▸ **TASK TO COMPLETE**: The listing below contains a span that opens with the line containing "X18350000Y-18790000D03*" and closes with the line containing "X27000000Y-10000000D03*". Return that span exactly.

▸ **MATERIAL FOR THIS TASK**:
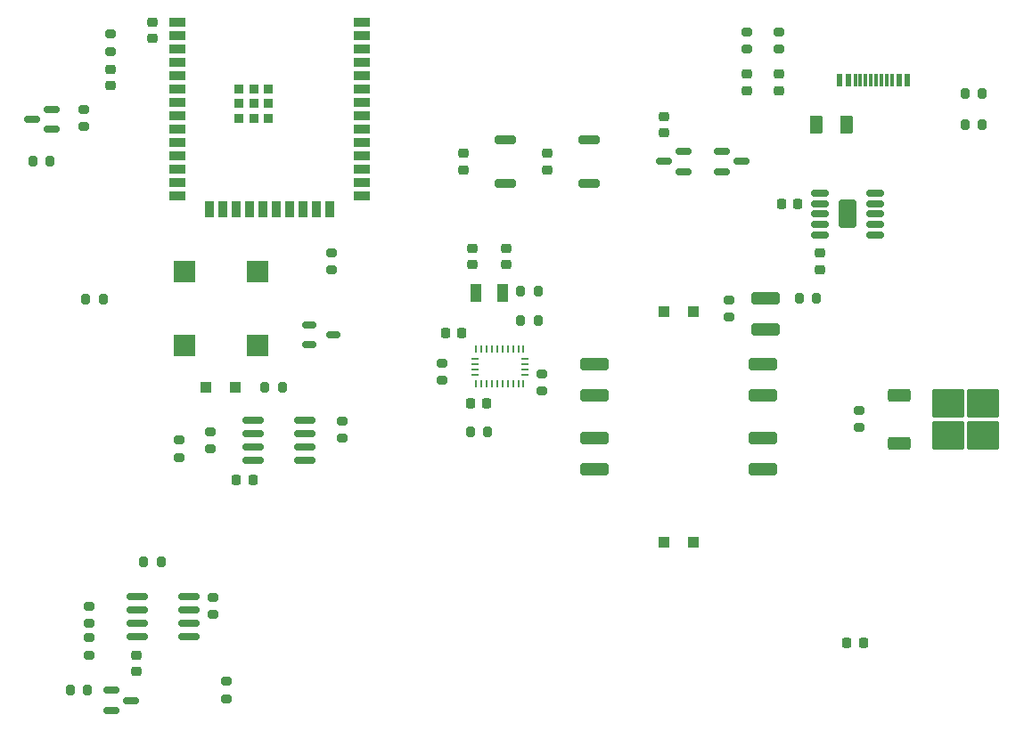
<source format=gbr>
%TF.GenerationSoftware,KiCad,Pcbnew,8.0.7*%
%TF.CreationDate,2025-06-05T13:27:20+09:00*%
%TF.ProjectId,ACT_Base_board_v2,4143545f-4261-4736-955f-626f6172645f,rev?*%
%TF.SameCoordinates,PX2faf080PY2faf080*%
%TF.FileFunction,Paste,Top*%
%TF.FilePolarity,Positive*%
%FSLAX46Y46*%
G04 Gerber Fmt 4.6, Leading zero omitted, Abs format (unit mm)*
G04 Created by KiCad (PCBNEW 8.0.7) date 2025-06-05 13:27:20*
%MOMM*%
%LPD*%
G01*
G04 APERTURE LIST*
G04 Aperture macros list*
%AMRoundRect*
0 Rectangle with rounded corners*
0 $1 Rounding radius*
0 $2 $3 $4 $5 $6 $7 $8 $9 X,Y pos of 4 corners*
0 Add a 4 corners polygon primitive as box body*
4,1,4,$2,$3,$4,$5,$6,$7,$8,$9,$2,$3,0*
0 Add four circle primitives for the rounded corners*
1,1,$1+$1,$2,$3*
1,1,$1+$1,$4,$5*
1,1,$1+$1,$6,$7*
1,1,$1+$1,$8,$9*
0 Add four rect primitives between the rounded corners*
20,1,$1+$1,$2,$3,$4,$5,0*
20,1,$1+$1,$4,$5,$6,$7,0*
20,1,$1+$1,$6,$7,$8,$9,0*
20,1,$1+$1,$8,$9,$2,$3,0*%
G04 Aperture macros list end*
%ADD10RoundRect,0.200000X0.275000X-0.200000X0.275000X0.200000X-0.275000X0.200000X-0.275000X-0.200000X0*%
%ADD11RoundRect,0.200000X0.200000X0.275000X-0.200000X0.275000X-0.200000X-0.275000X0.200000X-0.275000X0*%
%ADD12RoundRect,0.225000X0.225000X0.250000X-0.225000X0.250000X-0.225000X-0.250000X0.225000X-0.250000X0*%
%ADD13RoundRect,0.250000X-0.850000X-0.350000X0.850000X-0.350000X0.850000X0.350000X-0.850000X0.350000X0*%
%ADD14RoundRect,0.250000X-1.275000X-1.125000X1.275000X-1.125000X1.275000X1.125000X-1.275000X1.125000X0*%
%ADD15RoundRect,0.225000X-0.225000X-0.250000X0.225000X-0.250000X0.225000X0.250000X-0.225000X0.250000X0*%
%ADD16RoundRect,0.250000X0.595000X1.080000X-0.595000X1.080000X-0.595000X-1.080000X0.595000X-1.080000X0*%
%ADD17RoundRect,0.150000X0.687500X0.150000X-0.687500X0.150000X-0.687500X-0.150000X0.687500X-0.150000X0*%
%ADD18RoundRect,0.200000X-0.275000X0.200000X-0.275000X-0.200000X0.275000X-0.200000X0.275000X0.200000X0*%
%ADD19RoundRect,0.225000X-0.250000X0.225000X-0.250000X-0.225000X0.250000X-0.225000X0.250000X0.225000X0*%
%ADD20RoundRect,0.225000X0.250000X-0.225000X0.250000X0.225000X-0.250000X0.225000X-0.250000X-0.225000X0*%
%ADD21RoundRect,0.250000X-0.300000X-0.300000X0.300000X-0.300000X0.300000X0.300000X-0.300000X0.300000X0*%
%ADD22RoundRect,0.150000X0.825000X0.150000X-0.825000X0.150000X-0.825000X-0.150000X0.825000X-0.150000X0*%
%ADD23R,2.000000X2.000000*%
%ADD24RoundRect,0.250000X1.100000X-0.325000X1.100000X0.325000X-1.100000X0.325000X-1.100000X-0.325000X0*%
%ADD25RoundRect,0.250000X0.300000X0.300000X-0.300000X0.300000X-0.300000X-0.300000X0.300000X-0.300000X0*%
%ADD26RoundRect,0.150000X-0.587500X-0.150000X0.587500X-0.150000X0.587500X0.150000X-0.587500X0.150000X0*%
%ADD27RoundRect,0.150000X-0.512500X-0.150000X0.512500X-0.150000X0.512500X0.150000X-0.512500X0.150000X0*%
%ADD28R,1.500000X0.900000*%
%ADD29R,0.900000X1.500000*%
%ADD30R,0.900000X0.900000*%
%ADD31RoundRect,0.150000X0.587500X0.150000X-0.587500X0.150000X-0.587500X-0.150000X0.587500X-0.150000X0*%
%ADD32RoundRect,0.218750X-0.256250X0.218750X-0.256250X-0.218750X0.256250X-0.218750X0.256250X0.218750X0*%
%ADD33RoundRect,0.200000X-0.200000X-0.275000X0.200000X-0.275000X0.200000X0.275000X-0.200000X0.275000X0*%
%ADD34R,1.000000X1.800000*%
%ADD35RoundRect,0.250000X-1.100000X0.325000X-1.100000X-0.325000X1.100000X-0.325000X1.100000X0.325000X0*%
%ADD36R,0.600000X1.240000*%
%ADD37R,0.300000X1.240000*%
%ADD38RoundRect,0.200000X-0.800000X0.200000X-0.800000X-0.200000X0.800000X-0.200000X0.800000X0.200000X0*%
%ADD39RoundRect,0.250000X-0.375000X-0.625000X0.375000X-0.625000X0.375000X0.625000X-0.375000X0.625000X0*%
%ADD40R,0.254000X0.675000*%
%ADD41R,0.675000X0.254000*%
G04 APERTURE END LIST*
D10*
%TO.C,R7*%
X33000000Y-25825000D03*
X33000000Y-24175000D03*
%TD*%
D11*
%TO.C,R25*%
X52625000Y-27800000D03*
X50975000Y-27800000D03*
%TD*%
D10*
%TO.C,R18*%
X9437500Y-12200000D03*
X9437500Y-10550000D03*
%TD*%
D12*
%TO.C,C7*%
X77275000Y-19500000D03*
X75725000Y-19500000D03*
%TD*%
D13*
%TO.C,Q1*%
X86960000Y-37720000D03*
D14*
X91585000Y-38475000D03*
X91585000Y-41525000D03*
X94935000Y-38475000D03*
X94935000Y-41525000D03*
D13*
X86960000Y-42280000D03*
%TD*%
D11*
%TO.C,R24*%
X52625000Y-30600000D03*
X50975000Y-30600000D03*
%TD*%
%TO.C,R19*%
X6262500Y-15500000D03*
X4612500Y-15500000D03*
%TD*%
D15*
%TO.C,C9*%
X46225000Y-38500000D03*
X47775000Y-38500000D03*
%TD*%
D12*
%TO.C,C10*%
X45375000Y-31800000D03*
X43825000Y-31800000D03*
%TD*%
D16*
%TO.C,U3*%
X82000000Y-20500000D03*
D17*
X84637500Y-22500000D03*
X84637500Y-21500000D03*
X84637500Y-20500000D03*
X84637500Y-19500000D03*
X84637500Y-18500000D03*
X79362500Y-18500000D03*
X79362500Y-19500000D03*
X79362500Y-20500000D03*
X79362500Y-21500000D03*
X79362500Y-22500000D03*
%TD*%
D18*
%TO.C,R17*%
X23000000Y-64925000D03*
X23000000Y-66575000D03*
%TD*%
D19*
%TO.C,C8*%
X64600000Y-11225000D03*
X64600000Y-12775000D03*
%TD*%
D20*
%TO.C,C4*%
X45500000Y-16275000D03*
X45500000Y-14725000D03*
%TD*%
D15*
%TO.C,C15*%
X23975000Y-45750000D03*
X25525000Y-45750000D03*
%TD*%
D19*
%TO.C,C5*%
X53500000Y-14725000D03*
X53500000Y-16275000D03*
%TD*%
D21*
%TO.C,D1*%
X21100000Y-37000000D03*
X23900000Y-37000000D03*
%TD*%
D22*
%TO.C,U7*%
X19475000Y-60655000D03*
X19475000Y-59385000D03*
X19475000Y-58115000D03*
X19475000Y-56845000D03*
X14525000Y-56845000D03*
X14525000Y-58115000D03*
X14525000Y-59385000D03*
X14525000Y-60655000D03*
%TD*%
D18*
%TO.C,R12*%
X21750000Y-56925000D03*
X21750000Y-58575000D03*
%TD*%
D23*
%TO.C,LS1*%
X19000000Y-33000000D03*
X26000000Y-33000000D03*
X26000000Y-26000000D03*
X19000000Y-26000000D03*
%TD*%
D18*
%TO.C,R15*%
X10000000Y-60775000D03*
X10000000Y-62425000D03*
%TD*%
D24*
%TO.C,C18*%
X74250000Y-31475000D03*
X74250000Y-28525000D03*
%TD*%
D20*
%TO.C,C2*%
X12000000Y-8275000D03*
X12000000Y-6725000D03*
%TD*%
D10*
%TO.C,R9*%
X53000000Y-37325000D03*
X53000000Y-35675000D03*
%TD*%
D25*
%TO.C,D5*%
X67400000Y-29750000D03*
X64600000Y-29750000D03*
%TD*%
D22*
%TO.C,U6*%
X30475000Y-43905000D03*
X30475000Y-42635000D03*
X30475000Y-41365000D03*
X30475000Y-40095000D03*
X25525000Y-40095000D03*
X25525000Y-41365000D03*
X25525000Y-42635000D03*
X25525000Y-43905000D03*
%TD*%
D20*
%TO.C,C6*%
X49600000Y-25275000D03*
X49600000Y-23725000D03*
%TD*%
D26*
%TO.C,Q7*%
X12062500Y-65800000D03*
X12062500Y-67700000D03*
X13937500Y-66750000D03*
%TD*%
D27*
%TO.C,Q4*%
X30862500Y-31050000D03*
X30862500Y-32950000D03*
X33137500Y-32000000D03*
%TD*%
D28*
%TO.C,U1*%
X18350000Y-2280000D03*
X18350000Y-3550000D03*
X18350000Y-4820000D03*
X18350000Y-6090000D03*
X18350000Y-7360000D03*
X18350000Y-8630000D03*
X18350000Y-9900000D03*
X18350000Y-11170000D03*
X18350000Y-12440000D03*
X18350000Y-13710000D03*
X18350000Y-14980000D03*
X18350000Y-16250000D03*
X18350000Y-17520000D03*
X18350000Y-18790000D03*
D29*
X21380000Y-20040000D03*
X22650000Y-20040000D03*
X23920000Y-20040000D03*
X25190000Y-20040000D03*
X26460000Y-20040000D03*
X27730000Y-20040000D03*
X29000000Y-20040000D03*
X30270000Y-20040000D03*
X31540000Y-20040000D03*
X32810000Y-20040000D03*
D28*
X35850000Y-18790000D03*
X35850000Y-17520000D03*
X35850000Y-16250000D03*
X35850000Y-14980000D03*
X35850000Y-13710000D03*
X35850000Y-12440000D03*
X35850000Y-11170000D03*
X35850000Y-9900000D03*
X35850000Y-8630000D03*
X35850000Y-7360000D03*
X35850000Y-6090000D03*
X35850000Y-4820000D03*
X35850000Y-3550000D03*
X35850000Y-2280000D03*
D30*
X24200000Y-8600000D03*
X24200000Y-8600000D03*
X24200000Y-10000000D03*
X24200000Y-11400000D03*
X24200000Y-11400000D03*
X25600000Y-8600000D03*
X25600000Y-10000000D03*
X25600000Y-11400000D03*
X25600000Y-11400000D03*
X27000000Y-8600000D03*
X27000000Y-10000000D03*
X27000000Y-11400000D03*
%TD*%
D10*
%TO.C,R14*%
X10000000Y-59425000D03*
X10000000Y-57775000D03*
%TD*%
D18*
%TO.C,R22*%
X18500000Y-42000000D03*
X18500000Y-43650000D03*
%TD*%
D31*
%TO.C,Q5*%
X6437500Y-12450000D03*
X6437500Y-10550000D03*
X4562500Y-11500000D03*
%TD*%
D18*
%TO.C,R11*%
X70750000Y-28675000D03*
X70750000Y-30325000D03*
%TD*%
D32*
%TO.C,D3*%
X75500000Y-7212500D03*
X75500000Y-8787500D03*
%TD*%
%TO.C,D2*%
X72500000Y-7212500D03*
X72500000Y-8787500D03*
%TD*%
D15*
%TO.C,C19*%
X81975000Y-61250000D03*
X83525000Y-61250000D03*
%TD*%
D33*
%TO.C,R8*%
X46175000Y-41200000D03*
X47825000Y-41200000D03*
%TD*%
D10*
%TO.C,R5*%
X12000000Y-5050000D03*
X12000000Y-3400000D03*
%TD*%
D11*
%TO.C,R2*%
X94825000Y-12000000D03*
X93175000Y-12000000D03*
%TD*%
%TO.C,R16*%
X9825000Y-65800000D03*
X8175000Y-65800000D03*
%TD*%
D10*
%TO.C,R26*%
X75500000Y-4825000D03*
X75500000Y-3175000D03*
%TD*%
D11*
%TO.C,R13*%
X16825000Y-53600000D03*
X15175000Y-53600000D03*
%TD*%
D34*
%TO.C,Y1*%
X46750000Y-28000000D03*
X49250000Y-28000000D03*
%TD*%
D19*
%TO.C,C3*%
X79400000Y-24225000D03*
X79400000Y-25775000D03*
%TD*%
D20*
%TO.C,C11*%
X16000000Y-3775000D03*
X16000000Y-2225000D03*
%TD*%
D35*
%TO.C,C17*%
X74000000Y-34775000D03*
X74000000Y-37725000D03*
%TD*%
D26*
%TO.C,Q3*%
X70062500Y-14550000D03*
X70062500Y-16450000D03*
X71937500Y-15500000D03*
%TD*%
D10*
%TO.C,R23*%
X21500000Y-42825000D03*
X21500000Y-41175000D03*
%TD*%
D11*
%TO.C,R20*%
X28325000Y-37000000D03*
X26675000Y-37000000D03*
%TD*%
D36*
%TO.C,J3*%
X87700000Y-7725000D03*
X86900000Y-7725000D03*
D37*
X85750000Y-7725000D03*
X84750000Y-7725000D03*
X84250000Y-7725000D03*
X83250000Y-7725000D03*
D36*
X82100000Y-7725000D03*
X81300000Y-7725000D03*
X81300000Y-7725000D03*
X82100000Y-7725000D03*
D37*
X82750000Y-7725000D03*
X83750000Y-7725000D03*
X85250000Y-7725000D03*
X86250000Y-7725000D03*
D36*
X86900000Y-7725000D03*
X87700000Y-7725000D03*
%TD*%
D24*
%TO.C,C16*%
X74000000Y-44725000D03*
X74000000Y-41775000D03*
%TD*%
D18*
%TO.C,R4*%
X83160000Y-39175000D03*
X83160000Y-40825000D03*
%TD*%
D19*
%TO.C,C12*%
X46400000Y-23725000D03*
X46400000Y-25275000D03*
%TD*%
D11*
%TO.C,R27*%
X11325000Y-28600000D03*
X9675000Y-28600000D03*
%TD*%
D18*
%TO.C,R21*%
X34000000Y-40175000D03*
X34000000Y-41825000D03*
%TD*%
D31*
%TO.C,Q2*%
X66475000Y-16450000D03*
X66475000Y-14550000D03*
X64600000Y-15500000D03*
%TD*%
D11*
%TO.C,R1*%
X94825000Y-9000000D03*
X93175000Y-9000000D03*
%TD*%
D20*
%TO.C,C14*%
X14500000Y-64025000D03*
X14500000Y-62475000D03*
%TD*%
D10*
%TO.C,R6*%
X72500000Y-4825000D03*
X72500000Y-3175000D03*
%TD*%
D35*
%TO.C,C13*%
X58000000Y-34775000D03*
X58000000Y-37725000D03*
%TD*%
D18*
%TO.C,R3*%
X43500000Y-34675000D03*
X43500000Y-36325000D03*
%TD*%
D24*
%TO.C,C1*%
X58000000Y-44725000D03*
X58000000Y-41775000D03*
%TD*%
D38*
%TO.C,SW2*%
X57500000Y-13400000D03*
X57500000Y-17600000D03*
%TD*%
D39*
%TO.C,F1*%
X79100000Y-12000000D03*
X81900000Y-12000000D03*
%TD*%
D25*
%TO.C,D4*%
X67400000Y-51695000D03*
X64600000Y-51695000D03*
%TD*%
D40*
%TO.C,U2*%
X46750000Y-33337500D03*
D41*
X46612500Y-34250000D03*
X46612500Y-34750000D03*
X46612500Y-35250000D03*
X46612500Y-35750000D03*
D40*
X46750000Y-36662500D03*
X47250000Y-36662500D03*
X47750000Y-36662500D03*
X48250000Y-36662500D03*
X48750000Y-36662500D03*
X49250000Y-36662500D03*
X49750000Y-36662500D03*
X50250000Y-36662500D03*
X50750000Y-36662500D03*
X51250000Y-36662500D03*
D41*
X51387500Y-35750000D03*
X51387500Y-35250000D03*
X51387500Y-34750000D03*
X51387500Y-34250000D03*
D40*
X51250000Y-33337500D03*
X50750000Y-33337500D03*
X50250000Y-33337500D03*
X49750000Y-33337500D03*
X49250000Y-33337500D03*
X48750000Y-33337500D03*
X48250000Y-33337500D03*
X47750000Y-33337500D03*
X47250000Y-33337500D03*
%TD*%
D11*
%TO.C,R10*%
X79075000Y-28500000D03*
X77425000Y-28500000D03*
%TD*%
D38*
%TO.C,SW1*%
X49500000Y-13400000D03*
X49500000Y-17600000D03*
%TD*%
M02*

</source>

▸ **RESULT FOR THIS TASK**:
X18350000Y-18790000D03*
D29*
X21380000Y-20040000D03*
X22650000Y-20040000D03*
X23920000Y-20040000D03*
X25190000Y-20040000D03*
X26460000Y-20040000D03*
X27730000Y-20040000D03*
X29000000Y-20040000D03*
X30270000Y-20040000D03*
X31540000Y-20040000D03*
X32810000Y-20040000D03*
D28*
X35850000Y-18790000D03*
X35850000Y-17520000D03*
X35850000Y-16250000D03*
X35850000Y-14980000D03*
X35850000Y-13710000D03*
X35850000Y-12440000D03*
X35850000Y-11170000D03*
X35850000Y-9900000D03*
X35850000Y-8630000D03*
X35850000Y-7360000D03*
X35850000Y-6090000D03*
X35850000Y-4820000D03*
X35850000Y-3550000D03*
X35850000Y-2280000D03*
D30*
X24200000Y-8600000D03*
X24200000Y-8600000D03*
X24200000Y-10000000D03*
X24200000Y-11400000D03*
X24200000Y-11400000D03*
X25600000Y-8600000D03*
X25600000Y-10000000D03*
X25600000Y-11400000D03*
X25600000Y-11400000D03*
X27000000Y-8600000D03*
X27000000Y-10000000D03*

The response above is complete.